→ **PROBLEM DESCRIPTION**: Exactly as given, write out all the entries again.

☆ ☆ ☆ ☆

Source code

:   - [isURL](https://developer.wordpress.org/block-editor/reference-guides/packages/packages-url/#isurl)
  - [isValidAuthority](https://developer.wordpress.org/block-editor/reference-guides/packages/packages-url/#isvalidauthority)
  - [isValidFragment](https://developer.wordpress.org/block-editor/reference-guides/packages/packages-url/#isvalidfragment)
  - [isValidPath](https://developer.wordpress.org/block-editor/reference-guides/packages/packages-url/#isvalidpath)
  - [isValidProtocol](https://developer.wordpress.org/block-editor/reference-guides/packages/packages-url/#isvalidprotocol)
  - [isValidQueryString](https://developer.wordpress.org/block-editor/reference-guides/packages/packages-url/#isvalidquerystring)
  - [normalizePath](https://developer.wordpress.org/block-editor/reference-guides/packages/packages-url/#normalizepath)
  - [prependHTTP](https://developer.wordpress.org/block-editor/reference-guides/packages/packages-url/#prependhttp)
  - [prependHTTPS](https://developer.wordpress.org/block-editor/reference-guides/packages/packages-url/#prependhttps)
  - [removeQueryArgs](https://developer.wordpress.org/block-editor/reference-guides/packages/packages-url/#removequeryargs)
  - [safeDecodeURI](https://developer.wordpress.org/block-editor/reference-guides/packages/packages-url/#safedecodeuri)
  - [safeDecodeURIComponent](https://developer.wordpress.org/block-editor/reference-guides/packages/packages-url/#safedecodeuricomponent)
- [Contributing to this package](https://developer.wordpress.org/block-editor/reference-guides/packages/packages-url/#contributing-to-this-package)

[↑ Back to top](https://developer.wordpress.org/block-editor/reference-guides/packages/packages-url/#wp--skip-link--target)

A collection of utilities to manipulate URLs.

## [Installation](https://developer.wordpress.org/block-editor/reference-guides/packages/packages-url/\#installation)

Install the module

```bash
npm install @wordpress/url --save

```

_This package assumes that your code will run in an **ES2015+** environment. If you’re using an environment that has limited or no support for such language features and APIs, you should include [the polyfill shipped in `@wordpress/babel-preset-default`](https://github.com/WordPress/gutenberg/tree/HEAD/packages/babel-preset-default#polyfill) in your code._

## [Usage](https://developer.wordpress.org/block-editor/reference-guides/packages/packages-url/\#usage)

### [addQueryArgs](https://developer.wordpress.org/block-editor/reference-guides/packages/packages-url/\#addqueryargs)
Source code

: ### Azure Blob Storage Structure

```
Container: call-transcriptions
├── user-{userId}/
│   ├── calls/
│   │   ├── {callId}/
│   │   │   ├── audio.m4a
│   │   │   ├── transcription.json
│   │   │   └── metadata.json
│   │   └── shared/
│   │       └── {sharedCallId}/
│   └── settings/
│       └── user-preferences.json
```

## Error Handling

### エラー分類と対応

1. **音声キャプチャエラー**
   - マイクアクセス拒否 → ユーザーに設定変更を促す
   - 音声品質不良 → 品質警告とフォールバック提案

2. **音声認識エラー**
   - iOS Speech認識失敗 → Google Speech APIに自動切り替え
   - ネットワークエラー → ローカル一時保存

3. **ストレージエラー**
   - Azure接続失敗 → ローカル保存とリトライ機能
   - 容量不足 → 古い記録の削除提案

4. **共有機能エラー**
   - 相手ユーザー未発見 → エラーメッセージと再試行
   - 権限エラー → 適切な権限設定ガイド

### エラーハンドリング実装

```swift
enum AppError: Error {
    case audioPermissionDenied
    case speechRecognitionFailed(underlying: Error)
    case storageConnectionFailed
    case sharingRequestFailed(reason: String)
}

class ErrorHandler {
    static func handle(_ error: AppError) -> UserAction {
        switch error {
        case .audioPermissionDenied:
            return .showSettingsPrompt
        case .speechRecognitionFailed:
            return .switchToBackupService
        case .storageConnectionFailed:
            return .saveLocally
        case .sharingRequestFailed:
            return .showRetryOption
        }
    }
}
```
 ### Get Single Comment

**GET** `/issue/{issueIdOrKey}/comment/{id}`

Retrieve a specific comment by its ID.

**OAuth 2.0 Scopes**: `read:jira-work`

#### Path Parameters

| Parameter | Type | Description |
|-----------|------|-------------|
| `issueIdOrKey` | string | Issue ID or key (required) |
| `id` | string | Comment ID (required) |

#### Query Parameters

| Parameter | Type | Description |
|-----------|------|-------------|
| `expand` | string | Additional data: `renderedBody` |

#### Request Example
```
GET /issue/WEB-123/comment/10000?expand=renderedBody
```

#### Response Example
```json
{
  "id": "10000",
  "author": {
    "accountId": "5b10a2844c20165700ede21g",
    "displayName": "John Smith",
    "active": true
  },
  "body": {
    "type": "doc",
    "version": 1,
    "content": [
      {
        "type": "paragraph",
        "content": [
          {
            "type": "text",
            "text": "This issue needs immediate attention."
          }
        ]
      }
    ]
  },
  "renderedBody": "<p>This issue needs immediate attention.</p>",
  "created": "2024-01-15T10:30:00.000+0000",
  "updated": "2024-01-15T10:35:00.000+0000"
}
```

☆ ☆ ☆ ☆

→ **RESPONSE BOX**:
Source code

:   - [isURL](https://developer.wordpress.org/block-editor/reference-guides/packages/packages-url/#isurl)
  - [isValidAuthority](https://developer.wordpress.org/block-editor/reference-guides/packages/packages-url/#isvalidauthority)
  - [isValidFragment](https://developer.wordpress.org/block-editor/reference-guides/packages/packages-url/#isvalidfragment)
  - [isValidPath](https://developer.wordpress.org/block-editor/reference-guides/packages/packages-url/#isvalidpath)
  - [isValidProtocol](https://developer.wordpress.org/block-editor/reference-guides/packages/packages-url/#isvalidprotocol)
  - [isValidQueryString](https://developer.wordpress.org/block-editor/reference-guides/packages/packages-url/#isvalidquerystring)
  - [normalizePath](https://developer.wordpress.org/block-editor/reference-guides/packages/packages-url/#normalizepath)
  - [prependHTTP](https://developer.wordpress.org/block-editor/reference-guides/packages/packages-url/#prependhttp)
  - [prependHTTPS](https://developer.wordpress.org/block-editor/reference-guides/packages/packages-url/#prependhttps)
  - [removeQueryArgs](https://developer.wordpress.org/block-editor/reference-guides/packages/packages-url/#removequeryargs)
  - [safeDecodeURI](https://developer.wordpress.org/block-editor/reference-guides/packages/packages-url/#safedecodeuri)
  - [safeDecodeURIComponent](https://developer.wordpress.org/block-editor/reference-guides/packages/packages-url/#safedecodeuricomponent)
- [Contributing to this package](https://developer.wordpress.org/block-editor/reference-guides/packages/packages-url/#contributing-to-this-package)

[↑ Back to top](https://developer.wordpress.org/block-editor/reference-guides/packages/packages-url/#wp--skip-link--target)

A collection of utilities to manipulate URLs.

## [Installation](https://developer.wordpress.org/block-editor/reference-guides/packages/packages-url/\#installation)

Install the module

```bash
npm install @wordpress/url --save

```

_This package assumes that your code will run in an **ES2015+** environment. If you’re using an environment that has limited or no support for such language features and APIs, you should include [the polyfill shipped in `@wordpress/babel-preset-default`](https://github.com/WordPress/gutenberg/tree/HEAD/packages/babel-preset-default#polyfill) in your code._

## [Usage](https://developer.wordpress.org/block-editor/reference-guides/packages/packages-url/\#usage)

### [addQueryArgs](https://developer.wordpress.org/block-editor/reference-guides/packages/packages-url/\#addqueryargs)
Source code

: ### Azure Blob Storage Structure

```
Container: call-transcriptions
├── user-{userId}/
│   ├── calls/
│   │   ├── {callId}/
│   │   │   ├── audio.m4a
│   │   │   ├── transcription.json
│   │   │   └── metadata.json
│   │   └── shared/
│   │       └── {sharedCallId}/
│   └── settings/
│       └── user-preferences.json
```

## Error Handling

### エラー分類と対応

1. **音声キャプチャエラー**
   - マイクアクセス拒否 → ユーザーに設定変更を促す
   - 音声品質不良 → 品質警告とフォールバック提案

2. **音声認識エラー**
   - iOS Speech認識失敗 → Google Speech APIに自動切り替え
   - ネットワークエラー → ローカル一時保存

3. **ストレージエラー**
   - Azure接続失敗 → ローカル保存とリトライ機能
   - 容量不足 → 古い記録の削除提案

4. **共有機能エラー**
   - 相手ユーザー未発見 → エラーメッセージと再試行
   - 権限エラー → 適切な権限設定ガイド

### エラーハンドリング実装

```swift
enum AppError: Error {
    case audioPermissionDenied
    case speechRecognitionFailed(underlying: Error)
    case storageConnectionFailed
    case sharingRequestFailed(reason: String)
}

class ErrorHandler {
    static func handle(_ error: AppError) -> UserAction {
        switch error {
        case .audioPermissionDenied:
            return .showSettingsPrompt
        case .speechRecognitionFailed:
            return .switchToBackupService
        case .storageConnectionFailed:
            return .saveLocally
        case .sharingRequestFailed:
            return .showRetryOption
        }
    }
}
```
 ### Get Single Comment

**GET** `/issue/{issueIdOrKey}/comment/{id}`

Retrieve a specific comment by its ID.

**OAuth 2.0 Scopes**: `read:jira-work`

#### Path Parameters

| Parameter | Type | Description |
|-----------|------|-------------|
| `issueIdOrKey` | string | Issue ID or key (required) |
| `id` | string | Comment ID (required) |

#### Query Parameters

| Parameter | Type | Description |
|-----------|------|-------------|
| `expand` | string | Additional data: `renderedBody` |

#### Request Example
```
GET /issue/WEB-123/comment/10000?expand=renderedBody
```

#### Response Example
```json
{
  "id": "10000",
  "author": {
    "accountId": "5b10a2844c20165700ede21g",
    "displayName": "John Smith",
    "active": true
  },
  "body": {
    "type": "doc",
    "version": 1,
    "content": [
      {
        "type": "paragraph",
        "content": [
          {
            "type": "text",
            "text": "This issue needs immediate attention."
          }
        ]
      }
    ]
  },
  "renderedBody": "<p>This issue needs immediate attention.</p>",
  "created": "2024-01-15T10:30:00.000+0000",
  "updated": "2024-01-15T10:35:00.000+0000"
}
```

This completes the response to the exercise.